◆ **The problem**
Repeat the data in full. Drop every picture.

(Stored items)
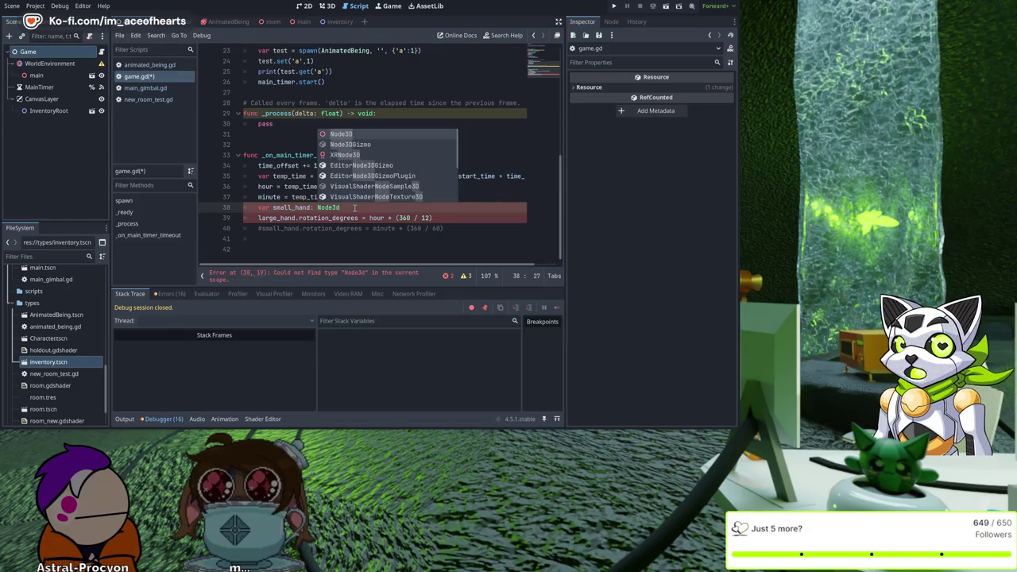
key("BackSpace")
key("BackSpace")
type("2d")
key("Home")
key("Return")
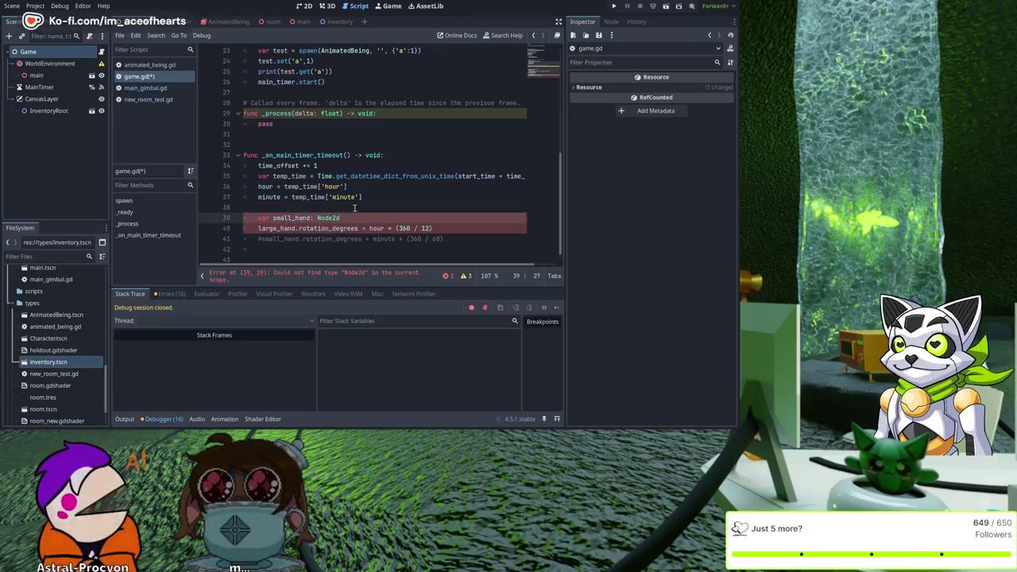
type("= ")
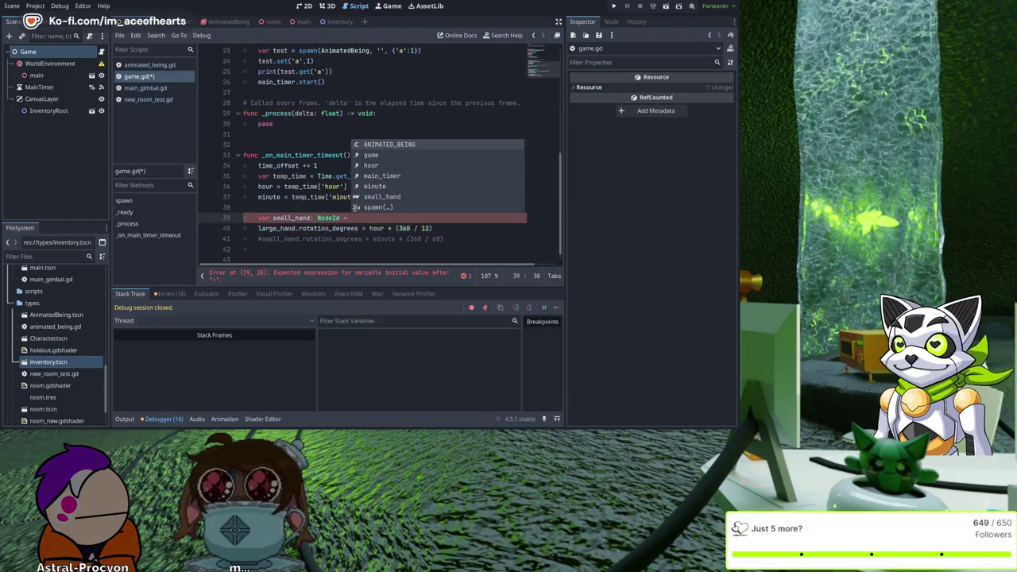
type("get_node")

◆ **Result of this task**
key("BackSpace")
key("BackSpace")
type("2d")
key("Home")
key("Return")
type("= ")
type("get_node")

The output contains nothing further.